=== TEKS DOKUMEN ===

Setiap pengurus dan anggota DWP dilarang :


a. melakukan tindakan permusuhan terhadap suku, agama, ras dan golongan;
b. melakukan penyalahgunaan, penistaan atau penodaan terhadap agama yang dianut di
Indonesia;
c. melakukan kegiatan separatis yang mengancam kedaulatan Negara Kesatuan Republik
Indonesia;
d. melakukan tindakan yang menyebabkan disintegrasi bangsa dan / atau
e. melakukan tindakan kekerasan, mengganggu ketentraman dan ketertiban umum atau merusak
fasilitas umum dan fasilitas sosial.
Bagian kedua
Penyelesaian Perselisihan

Pasal 29

(1) Apabila terjadi perselisihan internal antar pengurus dan anggota, akan diselesaikan secara
musyawarah dan mufakat.

=== BAHAN SUMBER ===

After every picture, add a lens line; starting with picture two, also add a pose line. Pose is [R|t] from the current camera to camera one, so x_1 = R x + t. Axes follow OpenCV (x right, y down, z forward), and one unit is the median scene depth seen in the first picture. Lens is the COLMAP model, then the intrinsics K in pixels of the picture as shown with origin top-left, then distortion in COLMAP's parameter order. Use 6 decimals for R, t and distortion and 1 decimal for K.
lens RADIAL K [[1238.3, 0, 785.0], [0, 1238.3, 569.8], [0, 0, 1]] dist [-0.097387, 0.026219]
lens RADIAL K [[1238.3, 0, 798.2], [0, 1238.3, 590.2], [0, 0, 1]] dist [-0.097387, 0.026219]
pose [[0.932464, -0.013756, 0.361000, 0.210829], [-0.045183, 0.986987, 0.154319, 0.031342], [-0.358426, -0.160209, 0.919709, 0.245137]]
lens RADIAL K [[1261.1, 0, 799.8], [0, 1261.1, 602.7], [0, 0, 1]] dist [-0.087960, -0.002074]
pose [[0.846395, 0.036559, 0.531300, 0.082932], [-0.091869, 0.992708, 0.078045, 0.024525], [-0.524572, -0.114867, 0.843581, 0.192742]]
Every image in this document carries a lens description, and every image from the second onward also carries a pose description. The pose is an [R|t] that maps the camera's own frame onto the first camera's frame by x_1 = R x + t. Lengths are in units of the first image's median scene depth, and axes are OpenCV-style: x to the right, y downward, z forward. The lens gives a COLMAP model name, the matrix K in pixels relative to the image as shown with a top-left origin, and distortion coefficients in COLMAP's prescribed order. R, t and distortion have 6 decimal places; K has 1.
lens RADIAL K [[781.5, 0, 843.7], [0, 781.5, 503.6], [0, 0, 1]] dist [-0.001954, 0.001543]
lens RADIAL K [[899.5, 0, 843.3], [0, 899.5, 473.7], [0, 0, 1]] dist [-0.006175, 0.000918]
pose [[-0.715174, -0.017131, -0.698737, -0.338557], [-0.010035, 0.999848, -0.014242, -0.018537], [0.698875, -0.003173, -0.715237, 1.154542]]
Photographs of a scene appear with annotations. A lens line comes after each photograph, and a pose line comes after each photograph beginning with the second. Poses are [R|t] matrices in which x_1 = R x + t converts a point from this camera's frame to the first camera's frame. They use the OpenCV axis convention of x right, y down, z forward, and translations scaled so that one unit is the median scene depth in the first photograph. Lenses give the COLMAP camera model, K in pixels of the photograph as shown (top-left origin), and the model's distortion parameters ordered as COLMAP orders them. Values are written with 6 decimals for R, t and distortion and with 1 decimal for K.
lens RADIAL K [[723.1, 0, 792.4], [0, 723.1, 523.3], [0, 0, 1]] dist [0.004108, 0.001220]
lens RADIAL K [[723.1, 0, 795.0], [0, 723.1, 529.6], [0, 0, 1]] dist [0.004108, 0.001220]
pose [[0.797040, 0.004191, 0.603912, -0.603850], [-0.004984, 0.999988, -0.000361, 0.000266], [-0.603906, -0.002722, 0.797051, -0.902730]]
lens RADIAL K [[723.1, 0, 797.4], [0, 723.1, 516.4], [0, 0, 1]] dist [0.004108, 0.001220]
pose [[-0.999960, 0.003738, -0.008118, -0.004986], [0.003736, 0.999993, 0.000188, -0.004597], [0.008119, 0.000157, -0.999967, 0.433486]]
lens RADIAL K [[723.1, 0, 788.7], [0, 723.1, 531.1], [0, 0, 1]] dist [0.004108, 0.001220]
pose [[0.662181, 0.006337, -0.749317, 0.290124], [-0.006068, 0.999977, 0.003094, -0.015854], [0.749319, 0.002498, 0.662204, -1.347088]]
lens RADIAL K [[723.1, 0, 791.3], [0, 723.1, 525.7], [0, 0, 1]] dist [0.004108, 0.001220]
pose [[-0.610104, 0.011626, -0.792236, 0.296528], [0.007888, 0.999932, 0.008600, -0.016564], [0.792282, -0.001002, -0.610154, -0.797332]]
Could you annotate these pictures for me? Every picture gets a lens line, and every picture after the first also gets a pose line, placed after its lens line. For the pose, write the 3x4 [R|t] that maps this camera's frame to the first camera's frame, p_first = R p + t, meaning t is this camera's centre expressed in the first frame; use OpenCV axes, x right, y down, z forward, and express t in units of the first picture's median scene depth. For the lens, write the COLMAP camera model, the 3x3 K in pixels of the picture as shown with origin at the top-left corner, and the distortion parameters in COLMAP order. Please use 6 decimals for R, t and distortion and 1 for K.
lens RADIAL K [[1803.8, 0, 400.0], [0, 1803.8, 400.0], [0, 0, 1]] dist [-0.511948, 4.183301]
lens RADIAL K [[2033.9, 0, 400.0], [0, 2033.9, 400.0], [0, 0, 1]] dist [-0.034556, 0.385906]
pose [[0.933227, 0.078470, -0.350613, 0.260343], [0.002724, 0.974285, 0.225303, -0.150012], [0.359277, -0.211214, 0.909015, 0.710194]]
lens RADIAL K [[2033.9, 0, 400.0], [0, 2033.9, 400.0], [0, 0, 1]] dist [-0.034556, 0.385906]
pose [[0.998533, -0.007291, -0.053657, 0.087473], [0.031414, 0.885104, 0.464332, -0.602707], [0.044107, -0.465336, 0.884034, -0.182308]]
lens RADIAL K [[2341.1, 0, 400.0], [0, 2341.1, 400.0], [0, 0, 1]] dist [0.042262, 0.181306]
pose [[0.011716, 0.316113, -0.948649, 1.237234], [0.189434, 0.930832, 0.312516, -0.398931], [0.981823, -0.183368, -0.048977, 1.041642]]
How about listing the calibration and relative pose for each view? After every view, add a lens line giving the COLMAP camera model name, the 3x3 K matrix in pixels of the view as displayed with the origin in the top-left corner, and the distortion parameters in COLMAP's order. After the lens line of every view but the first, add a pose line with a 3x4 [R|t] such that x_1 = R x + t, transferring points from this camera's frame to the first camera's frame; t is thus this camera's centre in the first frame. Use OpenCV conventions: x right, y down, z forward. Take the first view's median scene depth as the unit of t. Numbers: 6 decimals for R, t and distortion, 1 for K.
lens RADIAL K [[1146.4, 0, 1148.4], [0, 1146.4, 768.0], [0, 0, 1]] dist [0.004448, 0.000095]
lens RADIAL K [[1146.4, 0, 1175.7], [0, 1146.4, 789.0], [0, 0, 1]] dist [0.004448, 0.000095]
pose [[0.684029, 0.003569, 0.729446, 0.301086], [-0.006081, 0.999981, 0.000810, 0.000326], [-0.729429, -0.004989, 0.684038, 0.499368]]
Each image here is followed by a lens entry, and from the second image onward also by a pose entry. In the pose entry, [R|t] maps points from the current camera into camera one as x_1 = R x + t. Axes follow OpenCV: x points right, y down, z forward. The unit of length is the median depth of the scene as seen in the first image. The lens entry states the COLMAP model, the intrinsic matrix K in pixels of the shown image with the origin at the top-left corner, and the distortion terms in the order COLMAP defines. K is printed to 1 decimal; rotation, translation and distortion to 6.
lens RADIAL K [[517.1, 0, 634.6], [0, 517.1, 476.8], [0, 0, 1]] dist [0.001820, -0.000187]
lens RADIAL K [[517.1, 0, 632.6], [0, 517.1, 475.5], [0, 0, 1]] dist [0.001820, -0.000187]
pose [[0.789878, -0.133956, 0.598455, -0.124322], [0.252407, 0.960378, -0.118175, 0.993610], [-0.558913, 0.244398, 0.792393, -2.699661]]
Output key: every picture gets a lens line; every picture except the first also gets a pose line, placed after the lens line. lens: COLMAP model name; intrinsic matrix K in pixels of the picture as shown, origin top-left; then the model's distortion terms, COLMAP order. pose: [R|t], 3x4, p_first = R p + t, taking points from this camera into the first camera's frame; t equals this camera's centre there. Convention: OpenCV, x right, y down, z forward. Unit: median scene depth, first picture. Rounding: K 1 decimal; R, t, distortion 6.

===

## SOAL LATIHAN
[1] Kutip bagian teks dokumen dari "a. melakukan tindakan" sampai "dan fasilitas sosial." tanpa mengubah satu kata pun.
[2] Menurut teks dokumen, bagaimana perselisihan internal antar pengurus dan anggota akan diselesaikan?
[3] Teruskan teks dokumen tentang aturan DWP itu, mulai setelah kalimat terakhir yang tertulis.
Daftar tadi tidak perlu dipakai untuk mengerjakan soal.

## KUNCI JAWABAN
[1]
a. melakukan tindakan permusuhan terhadap suku, agama, ras dan golongan;
b. melakukan penyalahgunaan, penistaan atau penodaan terhadap agama yang dianut di
Indonesia;
c. melakukan kegiatan separatis yang mengancam kedaulatan Negara Kesatuan Republik
Indonesia;
d. melakukan tindakan yang menyebabkan disintegrasi bangsa dan / atau
e. melakukan tindakan kekerasan, mengganggu ketentraman dan ketertiban umum atau merusak
fasilitas umum dan fasilitas sosial.

[2] Secara musyawarah dan mufakat.

[3]
(2) Dalam hal tidak tercapai mufakat sebagaimana dimaksud pada ayat (1),dapat meminta
pemerintah untuk memfasilitasi mediasi.
(3) Dalam hal mediasi tidak mencapai kesepakatan sebagaimana dimaksud pada ayat (2),
perselisihan diselesaikan sesuai dengan peraturan perundang-undangan.

BAB XII
PEMBUBARAN ORGANISASI
Pasal 30

(1) Pembubaran organisasi DWP ditetapkan dalam keputusan musyawarah nasional luar biasa yang
secara khusus diselenggarakan untuk itu setelah pemimpin DWP Pusat melakukan konsultasi
dengan pelindung, penasihat utama, dewan kehormatan, dan dewan penasihat serta
memperhatikan usul dari ketua unsur pelaksana DWP pusat.
(2) Dalam hal organisasi DWP dibubarkan, status kekayaan organisasi ditetapkan dan diatur lebih
lanjut oleh setiap pengurus DWP pada semua tingkatan dengan memperhatikan kebijakan yang
di tetapkan oleh DWP Pusat.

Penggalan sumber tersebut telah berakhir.